Wie bitte? Van Rompuy ein Visionär? Geht es noch eine Nummer größer, noch übertriebener, noch verdrehter? Van Rompuys kaum zu hörende Stimme und kaum wahrzunehmende Einmischung in wesentliche europäische Angelegenheiten, kurzum seine Unfähigkeit zu führen, werden uns von den Karlspreis-Verleihern mit Etiketten wie „Meister des Ausgleichs“ oder „Krisenmanager“ präsentiert. Das ist geradezu lächerlich. Sprachliche Phantasie haben die Damen und die Herren in diesem Gremium jedenfalls.

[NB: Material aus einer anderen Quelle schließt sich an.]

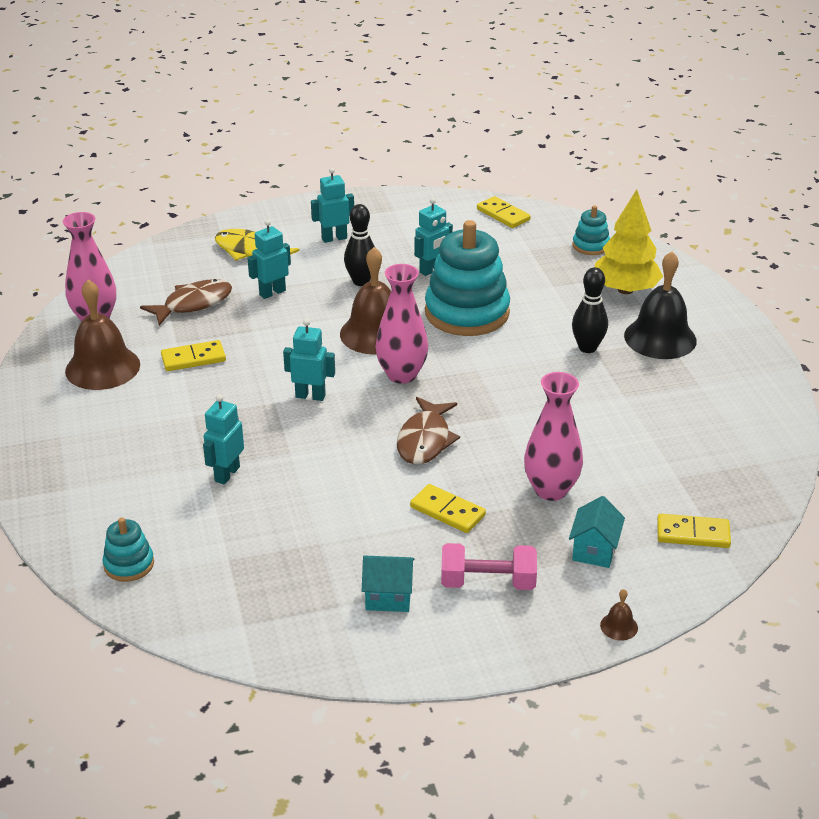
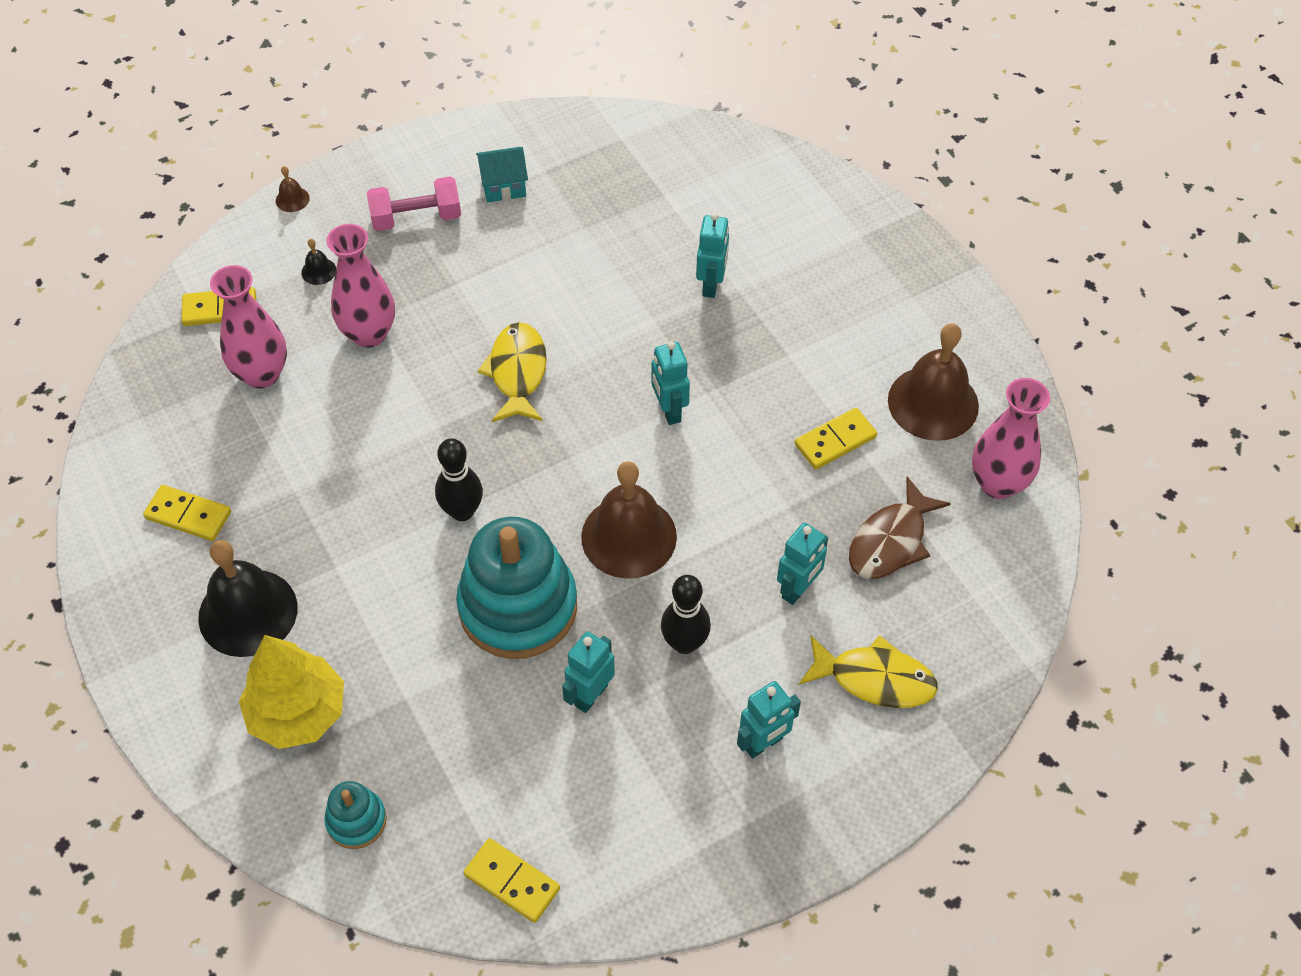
camera: 165 degrees right, 20 degrees up
(129, 564) = (750, 171): turquoise stacking toy -> none
(310, 396) = (669, 410): turquoise robot -> turquoise robot turned 75 degrees clockwise
(402, 375) = (572, 468): pink vase -> pink vase (262, 374)
(425, 440) = (517, 372): brown fish -> yellow fish
(447, 511) = (471, 286): yellow domino -> yellow domino (188, 515)
(587, 348) = (345, 570): black bowling pin -> black bowling pin (462, 511)
(594, 550) = (318, 271): turquoise house -> black bell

Attestiert wird ausgerechnet van Rompuy auch, dass er, so Jürgen Linden wörtlich, dem „Laden Schwung gibt“. Der Mann, auf den das zurzeit zutrifft, ist allerdings nicht der EU-Ratspräsident, sondern der Präsident des EU-Parlaments, Martin Schulz. Aber der Würselener kommt in Aachen nicht zum Zuge, weil nächstes Jahr das Europaparlament gewählt wird. Wo kämen wir hin, wenn ein Wahlkämpfer einen Preis erhielte, den eher er als Van Rompuy verdient hätte, wenn es denn unbedingt ein EU-Spitzenpolitiker sein soll? Könnte ja sein, dass er tausende vom Karlspreis enthusiasmierte Wählerinnen und Wähler zusätzlich gewänne. Wer‘s glaubt, hat zumindest wieder eine wunderbare Begründung. Und darauf kommt es ja offensichtlich vor allem in diesem traditionsreichen Gremium an, in dem schon große Europäer wie Gorbatschow, Brandt und Genscher keine Mehrheit fanden.